▶ **WORK TO COMPLETE**
Give the stretch of the rows below from the line containing "order: Coleoptera" through the end of the rows as a JSON list of strings, one string per line, with both ends included and blank lines left out.
[BEGIN RAW RECORDS]
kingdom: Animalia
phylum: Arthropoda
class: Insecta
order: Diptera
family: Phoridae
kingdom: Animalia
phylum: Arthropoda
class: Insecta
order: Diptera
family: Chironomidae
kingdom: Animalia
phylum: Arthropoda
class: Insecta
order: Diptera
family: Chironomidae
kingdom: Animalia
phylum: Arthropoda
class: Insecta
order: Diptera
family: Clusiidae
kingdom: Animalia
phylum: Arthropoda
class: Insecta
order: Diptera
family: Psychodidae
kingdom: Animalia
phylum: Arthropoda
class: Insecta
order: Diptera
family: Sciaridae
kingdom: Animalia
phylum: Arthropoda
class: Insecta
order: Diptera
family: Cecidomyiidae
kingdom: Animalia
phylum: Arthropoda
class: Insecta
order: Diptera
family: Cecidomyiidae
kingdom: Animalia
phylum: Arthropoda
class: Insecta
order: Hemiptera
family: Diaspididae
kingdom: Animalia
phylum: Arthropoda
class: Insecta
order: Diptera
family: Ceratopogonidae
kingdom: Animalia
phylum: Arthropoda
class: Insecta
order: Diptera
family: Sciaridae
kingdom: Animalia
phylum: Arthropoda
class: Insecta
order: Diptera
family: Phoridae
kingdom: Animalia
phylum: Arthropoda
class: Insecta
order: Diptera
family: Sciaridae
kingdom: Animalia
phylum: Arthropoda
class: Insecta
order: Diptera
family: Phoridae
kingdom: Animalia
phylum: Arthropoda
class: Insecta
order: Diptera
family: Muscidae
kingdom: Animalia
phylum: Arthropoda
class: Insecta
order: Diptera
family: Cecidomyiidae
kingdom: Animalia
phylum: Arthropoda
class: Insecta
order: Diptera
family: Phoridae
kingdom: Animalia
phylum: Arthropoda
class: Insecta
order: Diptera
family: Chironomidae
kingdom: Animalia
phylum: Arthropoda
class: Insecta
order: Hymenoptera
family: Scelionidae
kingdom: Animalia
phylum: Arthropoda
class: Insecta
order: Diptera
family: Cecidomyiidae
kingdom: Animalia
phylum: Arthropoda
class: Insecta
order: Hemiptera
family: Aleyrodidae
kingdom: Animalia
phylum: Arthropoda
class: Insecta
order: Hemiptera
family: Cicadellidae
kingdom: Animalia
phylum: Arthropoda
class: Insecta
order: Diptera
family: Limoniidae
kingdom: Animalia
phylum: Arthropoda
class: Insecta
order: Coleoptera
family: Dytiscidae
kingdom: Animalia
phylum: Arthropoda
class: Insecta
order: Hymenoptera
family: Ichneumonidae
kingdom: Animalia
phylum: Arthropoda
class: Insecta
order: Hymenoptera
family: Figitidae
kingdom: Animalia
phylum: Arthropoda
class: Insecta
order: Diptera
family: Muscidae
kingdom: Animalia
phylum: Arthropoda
[END RAW RECORDS]
▶ **TASK OUTPUT**
[
  "order: Coleoptera",
  "family: Dytiscidae",
  "kingdom: Animalia",
  "phylum: Arthropoda",
  "class: Insecta",
  "order: Hymenoptera",
  "family: Ichneumonidae",
  "kingdom: Animalia",
  "phylum: Arthropoda",
  "class: Insecta",
  "order: Hymenoptera",
  "family: Figitidae",
  "kingdom: Animalia",
  "phylum: Arthropoda",
  "class: Insecta",
  "order: Diptera",
  "family: Muscidae",
  "kingdom: Animalia",
  "phylum: Arthropoda"
]